We believe this DNA testing can be further certified by African scientists if necessary so that African governments will find the results conclusive for the purpose of honoring the Right of Return. This international code was codified in the Universal Declaration of Human Rights and the International Covenant on Civil and Political Rights, giving any person the right to return and re-enter his country of origin. Without conclusive evidence that we came from a specific country, it has been difficult for members of the traditional African Diaspora to successfully invoke the Right of Return. Now we have science in our corner.

Second, African leaders have called on members of the African Diaspora to come to their country to help rebuild for the future. Kwame Nkrumah of Ghana made this call in the late 1950s, and Liberian President Ellen Johnson Sirleaf made the appeal this year. For more than 50 years now, members of the Diaspora, without any proof of ethnic linkage to Ghana, went there to become a part of Ghanaian society. Others went to Tanzania because of their respect for what then-President Julius Nyrere was trying to accomplish.
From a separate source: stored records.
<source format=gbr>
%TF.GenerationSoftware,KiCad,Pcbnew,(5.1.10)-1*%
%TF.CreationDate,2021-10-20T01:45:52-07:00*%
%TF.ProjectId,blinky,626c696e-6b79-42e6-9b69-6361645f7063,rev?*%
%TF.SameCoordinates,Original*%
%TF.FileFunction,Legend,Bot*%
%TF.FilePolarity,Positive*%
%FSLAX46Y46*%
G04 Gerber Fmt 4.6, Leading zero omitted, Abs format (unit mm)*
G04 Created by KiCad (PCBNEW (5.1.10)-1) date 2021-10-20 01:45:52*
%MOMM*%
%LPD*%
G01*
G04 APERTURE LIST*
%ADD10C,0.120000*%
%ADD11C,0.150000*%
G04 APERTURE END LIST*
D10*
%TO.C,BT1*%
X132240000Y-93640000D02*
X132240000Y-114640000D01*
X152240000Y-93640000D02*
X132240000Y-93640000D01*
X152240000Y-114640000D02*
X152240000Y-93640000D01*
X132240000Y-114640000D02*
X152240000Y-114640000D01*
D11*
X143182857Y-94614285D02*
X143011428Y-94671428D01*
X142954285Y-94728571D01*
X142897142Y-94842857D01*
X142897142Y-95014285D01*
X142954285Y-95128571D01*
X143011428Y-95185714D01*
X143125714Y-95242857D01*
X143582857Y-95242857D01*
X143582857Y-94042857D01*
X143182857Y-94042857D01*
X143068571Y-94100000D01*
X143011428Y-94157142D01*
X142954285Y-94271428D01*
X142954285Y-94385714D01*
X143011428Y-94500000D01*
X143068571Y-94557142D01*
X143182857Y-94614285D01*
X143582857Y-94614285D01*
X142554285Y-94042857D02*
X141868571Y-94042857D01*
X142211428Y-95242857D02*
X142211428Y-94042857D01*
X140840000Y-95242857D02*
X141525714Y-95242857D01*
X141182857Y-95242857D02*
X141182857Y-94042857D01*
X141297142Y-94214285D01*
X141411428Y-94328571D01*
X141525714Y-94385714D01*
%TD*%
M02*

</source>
While many in those countries appreciated their efforts at building businesses and employing people, most Diasporan émigrés have not been able to become citizens in the country to which they have devoted so much of their time and energy. That is an injustice that must be corrected.
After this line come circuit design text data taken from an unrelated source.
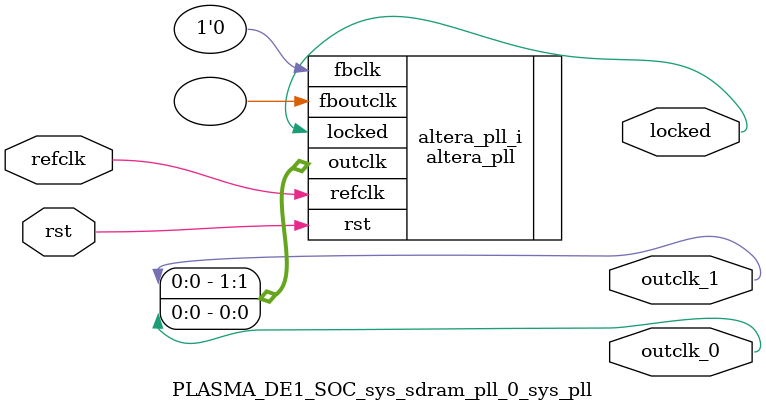
<source format=v>
`timescale 1ns/10ps
module  PLASMA_DE1_SOC_sys_sdram_pll_0_sys_pll(

	// interface 'refclk'
	input wire refclk,

	// interface 'reset'
	input wire rst,

	// interface 'outclk0'
	output wire outclk_0,

	// interface 'outclk1'
	output wire outclk_1,

	// interface 'locked'
	output wire locked
);

	altera_pll #(
		.fractional_vco_multiplier("false"),
		.reference_clock_frequency("50.0 MHz"),
		.operation_mode("direct"),
		.number_of_clocks(2),
		.output_clock_frequency0("50.000000 MHz"),
		.phase_shift0("0 ps"),
		.duty_cycle0(50),
		.output_clock_frequency1("50.000000 MHz"),
		.phase_shift1("-3000 ps"),
		.duty_cycle1(50),
		.output_clock_frequency2("0 MHz"),
		.phase_shift2("0 ps"),
		.duty_cycle2(50),
		.output_clock_frequency3("0 MHz"),
		.phase_shift3("0 ps"),
		.duty_cycle3(50),
		.output_clock_frequency4("0 MHz"),
		.phase_shift4("0 ps"),
		.duty_cycle4(50),
		.output_clock_frequency5("0 MHz"),
		.phase_shift5("0 ps"),
		.duty_cycle5(50),
		.output_clock_frequency6("0 MHz"),
		.phase_shift6("0 ps"),
		.duty_cycle6(50),
		.output_clock_frequency7("0 MHz"),
		.phase_shift7("0 ps"),
		.duty_cycle7(50),
		.output_clock_frequency8("0 MHz"),
		.phase_shift8("0 ps"),
		.duty_cycle8(50),
		.output_clock_frequency9("0 MHz"),
		.phase_shift9("0 ps"),
		.duty_cycle9(50),
		.output_clock_frequency10("0 MHz"),
		.phase_shift10("0 ps"),
		.duty_cycle10(50),
		.output_clock_frequency11("0 MHz"),
		.phase_shift11("0 ps"),
		.duty_cycle11(50),
		.output_clock_frequency12("0 MHz"),
		.phase_shift12("0 ps"),
		.duty_cycle12(50),
		.output_clock_frequency13("0 MHz"),
		.phase_shift13("0 ps"),
		.duty_cycle13(50),
		.output_clock_frequency14("0 MHz"),
		.phase_shift14("0 ps"),
		.duty_cycle14(50),
		.output_clock_frequency15("0 MHz"),
		.phase_shift15("0 ps"),
		.duty_cycle15(50),
		.output_clock_frequency16("0 MHz"),
		.phase_shift16("0 ps"),
		.duty_cycle16(50),
		.output_clock_frequency17("0 MHz"),
		.phase_shift17("0 ps"),
		.duty_cycle17(50),
		.pll_type("General"),
		.pll_subtype("General")
	) altera_pll_i (
		.rst	(rst),
		.outclk	({outclk_1, outclk_0}),
		.locked	(locked),
		.fboutclk	( ),
		.fbclk	(1'b0),
		.refclk	(refclk)
	);
endmodule


</source>
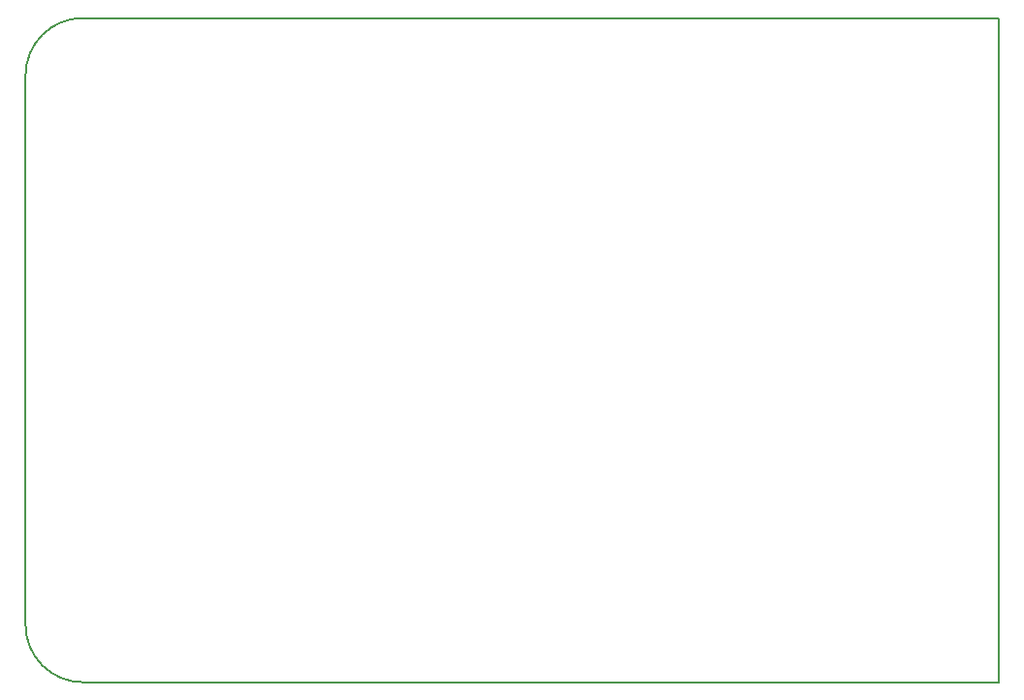
<source format=gbr>
%TF.GenerationSoftware,KiCad,Pcbnew,9.0.5*%
%TF.CreationDate,2026-01-03T21:21:06+05:30*%
%TF.ProjectId,Dietarium,44696574-6172-4697-956d-2e6b69636164,rev?*%
%TF.SameCoordinates,Original*%
%TF.FileFunction,Profile,NP*%
%FSLAX46Y46*%
G04 Gerber Fmt 4.6, Leading zero omitted, Abs format (unit mm)*
G04 Created by KiCad (PCBNEW 9.0.5) date 2026-01-03 21:21:06*
%MOMM*%
%LPD*%
G01*
G04 APERTURE LIST*
%TA.AperFunction,Profile*%
%ADD10C,0.200000*%
%TD*%
G04 APERTURE END LIST*
D10*
X50000000Y-103000000D02*
X50000000Y-55000000D01*
X50000000Y-55000000D02*
G75*
G02*
X55000000Y-50000000I5000000J0D01*
G01*
X55000000Y-50000000D02*
X135000000Y-50000000D01*
X135000000Y-108000000D02*
X55000000Y-108000000D01*
X55000000Y-108000000D02*
G75*
G02*
X50000000Y-103000000I0J5000000D01*
G01*
X135000000Y-50000000D02*
X135000000Y-108000000D01*
M02*

</source>
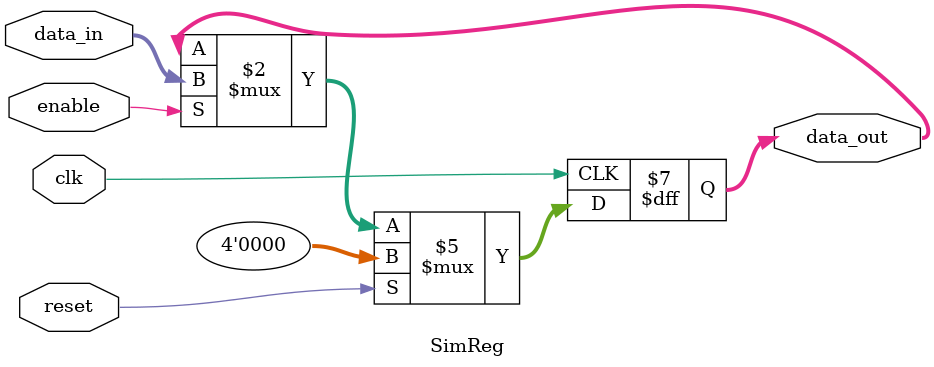
<source format=v>
module SimReg #(
  parameter DATA_WIDTH = 4,
  parameter INIT_VALUE = 0
) (
  input  clk,
  input  reset,
  input  [DATA_WIDTH-1:0] data_in,
  output reg [DATA_WIDTH-1:0] data_out,
  input  enable
);

  always @(posedge clk) begin
    if (reset) begin
      data_out <= INIT_VALUE;
    end else if (enable) begin
      data_out <= data_in;
    end
  end

endmodule

</source>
Third, the UNIA/African Communities League is following the path set by the late Honorable Marcus Garvey back in the 1920s. At that time, only Liberia, Ethiopia, South Africa and Egypt were free from colonial rule. Mr. Garvey was the only leader at the time working to unite Africa and its Diaspora, and his organization has built a tradition over time on that. To abandon tradition because there are new alternative methods of approach is like walking on the beach and having your footprints washed away by the time: you have no record of where you came from and your successors have no path to follow.

The UNIA/ACL approach is to continue to represent the African Diaspora, especially the traditional Diaspora, in pursuing citizenship, land and acculturation for those becoming part of an African society. For any Diasporan who wants organizational support along the way in pursuing dual citizenship, Marcus Garvey’s organization offers that guiding hand.

The Sullivan Foundation dual citizenship task force recognizes that there is more than one path to a goal, and we intend to achieve our goal by any means necessary that are legal, ethical and effective.